We stepped out into a brisk night on a crowded street, the storefronts twenty feet apart, crowded with tables of people eating all along it, oblivious to the motor scooters zooming through. Neon signs, Chinese characters glowing in green and white and yellow, filled the night sky. We made our way back to the train station through thickets of people.

Comment

1.

mek

December 17, 2005, 11:36 AM

interesting dinner report. my mother in law is chinese so i know of the desserts you mention. try some of the candy - sour-sweet-salty.

how is your art going?

your traveling blog has become my nitecap.

best,
mek

2.

mek

December 17, 2005, 11:51 AM

sorry i suppose i was too tired to read your entry properly. you can delete my comment if you wish.
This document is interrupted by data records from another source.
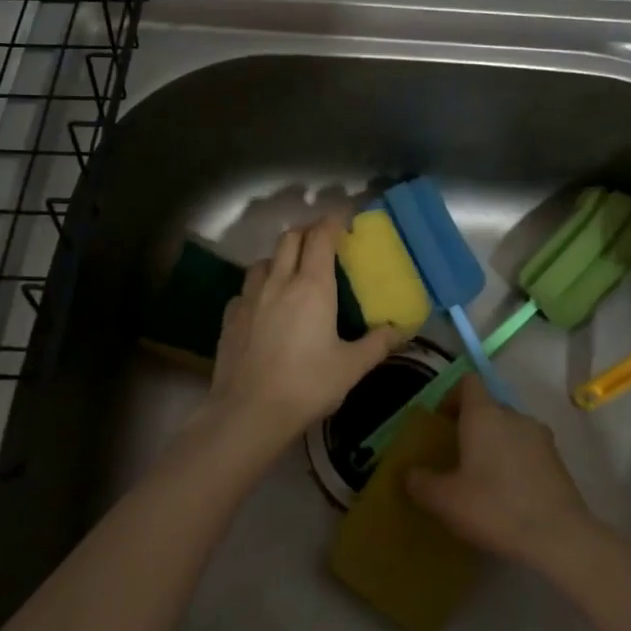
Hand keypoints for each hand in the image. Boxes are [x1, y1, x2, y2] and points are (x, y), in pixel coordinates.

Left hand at [207, 217, 403, 444]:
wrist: (248, 412)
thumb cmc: (306, 385)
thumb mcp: (351, 367)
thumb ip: (378, 343)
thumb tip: (400, 329)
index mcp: (312, 286)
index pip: (321, 236)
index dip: (333, 220)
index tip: (345, 217)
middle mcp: (279, 282)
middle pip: (289, 238)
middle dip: (307, 231)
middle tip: (323, 242)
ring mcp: (250, 297)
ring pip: (264, 260)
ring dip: (281, 258)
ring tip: (292, 273)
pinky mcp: (230, 316)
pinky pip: (246, 289)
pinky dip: (259, 288)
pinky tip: (264, 307)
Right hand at [406, 377, 602, 570]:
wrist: (559, 538)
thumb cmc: (495, 507)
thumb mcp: (445, 500)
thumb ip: (421, 482)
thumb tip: (410, 473)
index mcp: (484, 414)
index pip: (468, 382)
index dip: (452, 396)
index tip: (442, 422)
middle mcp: (513, 415)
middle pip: (489, 406)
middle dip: (473, 425)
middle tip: (459, 456)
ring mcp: (540, 436)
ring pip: (510, 428)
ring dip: (496, 444)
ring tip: (485, 477)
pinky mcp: (558, 459)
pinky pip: (528, 449)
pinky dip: (517, 461)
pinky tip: (510, 493)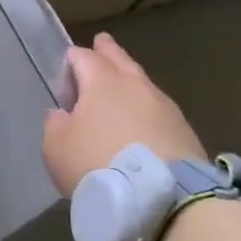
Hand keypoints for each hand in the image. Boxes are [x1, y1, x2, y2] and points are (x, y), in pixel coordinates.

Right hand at [42, 33, 208, 196]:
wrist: (163, 198)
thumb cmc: (98, 166)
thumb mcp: (56, 148)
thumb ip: (55, 124)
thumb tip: (62, 114)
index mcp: (102, 82)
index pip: (83, 57)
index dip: (72, 61)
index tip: (66, 72)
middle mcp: (135, 86)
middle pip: (119, 60)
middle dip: (107, 51)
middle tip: (102, 42)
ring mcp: (165, 107)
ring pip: (142, 83)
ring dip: (130, 82)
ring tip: (123, 85)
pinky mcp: (184, 131)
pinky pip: (158, 110)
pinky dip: (147, 111)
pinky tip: (142, 122)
looking forward to hearing about the program and the art you make while there.

since you are on vegetarian hiatus, try a siao bao.

3.

Franklin

December 17, 2005, 11:56 AM

No problem, Mek. Thanks for reading.

4.

Harlan Erskine

December 18, 2005, 5:51 AM

Franklin,
Great read keep them coming. I like hearing about the customs that the details of this world. I can't wait to see some pictures. I hope you have a camera there. Either way keep sending us the pictures with your words. happy travels.

5.

JL

December 18, 2005, 10:01 AM

Vegetarianism? Sorry, for the sake of my karma, pork just became a vegetable.

From the late, great Theodore White's memoir, In Search of History:

"Ch 'ing, ch 'ing, "said Chou Enlai, the host. "Please, please," gesturing with his chopsticks at the pig, inviting the guest to break the crackle first. For a moment I held on to my past. I put my chopsticks down and explained as best I could in Chinese that I was Jewish and that Jews were not allowed to eat any kind of pig meat. The group, all friends of mine by then, sat downcast and silent, for I was their guest, and they had done wrong.
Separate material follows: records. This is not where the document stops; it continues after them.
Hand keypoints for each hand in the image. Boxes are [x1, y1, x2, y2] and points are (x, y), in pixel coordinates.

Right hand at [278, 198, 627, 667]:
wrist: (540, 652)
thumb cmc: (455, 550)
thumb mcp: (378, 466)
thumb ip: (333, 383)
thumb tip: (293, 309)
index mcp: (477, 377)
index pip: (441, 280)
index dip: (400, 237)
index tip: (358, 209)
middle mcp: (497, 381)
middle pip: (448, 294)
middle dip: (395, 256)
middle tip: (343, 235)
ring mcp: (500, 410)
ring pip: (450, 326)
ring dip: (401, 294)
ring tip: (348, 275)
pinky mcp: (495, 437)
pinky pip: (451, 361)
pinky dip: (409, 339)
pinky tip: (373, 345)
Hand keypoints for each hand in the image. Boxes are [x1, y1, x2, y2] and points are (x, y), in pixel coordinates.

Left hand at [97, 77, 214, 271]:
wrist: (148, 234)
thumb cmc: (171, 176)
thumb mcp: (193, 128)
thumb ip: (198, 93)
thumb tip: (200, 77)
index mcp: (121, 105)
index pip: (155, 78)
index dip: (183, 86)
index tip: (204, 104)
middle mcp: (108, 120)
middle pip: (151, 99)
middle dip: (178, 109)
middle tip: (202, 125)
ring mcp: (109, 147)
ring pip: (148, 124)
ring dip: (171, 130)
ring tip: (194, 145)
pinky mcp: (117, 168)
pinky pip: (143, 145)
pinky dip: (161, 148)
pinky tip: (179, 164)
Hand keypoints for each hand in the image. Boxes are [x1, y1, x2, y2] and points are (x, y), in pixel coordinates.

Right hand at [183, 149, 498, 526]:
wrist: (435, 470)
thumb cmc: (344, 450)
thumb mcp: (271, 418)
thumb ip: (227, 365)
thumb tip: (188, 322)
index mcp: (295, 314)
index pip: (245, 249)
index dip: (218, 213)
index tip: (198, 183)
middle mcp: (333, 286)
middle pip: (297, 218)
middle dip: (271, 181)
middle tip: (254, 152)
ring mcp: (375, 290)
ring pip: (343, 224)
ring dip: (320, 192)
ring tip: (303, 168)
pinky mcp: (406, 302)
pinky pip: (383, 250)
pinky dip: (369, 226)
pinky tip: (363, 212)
Then Chou himself took over. He lifted his chopsticks once more, repeated, "ch 'ing, ch 'ing, "pointed the chopsticks at the suckling pig and, grinning, explained—"Teddy," he said, "this is China. Look again. See. Look. It looks to you like pig. But in China, this is not a pig —this is a duck." I burst out laughing, for I could not help it; he laughed, the table laughed, I plunged my chopsticks in, broke the, crackle, ate my first mouthful of certified pig, and have eaten of pig ever since, for which I hope my ancestors will forgive me.

6.

Franklin

December 18, 2005, 10:34 AM

I had heard a shortened version of that story - thanks for sharing the full one. At some point, a year or so ago, I decided that it was a worse sin to inconvenience people than it was to eat this or that. (I concluded as much when faced with the prospect of asking my already beleaguered mother in the midst of Passover preparations to make some room on the stove so I could put matzo balls into miso soup, which she would have willingly done, but I looked at myself and said, oh, come on.) I think White's ancestors were speaking through the wisdom of Chou Enlai.

7.

jordan

December 18, 2005, 6:42 PM

Many of my friends in both high school and University were Chinese, Korean, and/or from Japan, or they where Asians from the North-West Provinces. My studies in N.Y. in 1991 with a printmaker who lived in and worked for a year in Yellowknife, helped me to appreciate Inuit art.
My snowboard days in Vancouver and Whistler did as well.
I came to Miami to share , help, and learn and yet have experienced something surprisingly different. I have struggled here for 12 years as a 'GRINGO'.
I hope that those that stay here are respected.
Taiwan reminds me of Canada and I miss home.
Miami is fixed.

8.

Julia Lewis

December 19, 2005, 9:33 AM

Love reading your musings and picturing you in China! Looking forward to future installments and seeing the work that comes out of this experience! PS: You did the right thing with the pork....
Julia

9.

jordan

December 20, 2005, 5:38 AM

I should clarify that some aspects are fixed as can be seen during the most recent Art Basel event.
Feeling nostalgic during the holidays.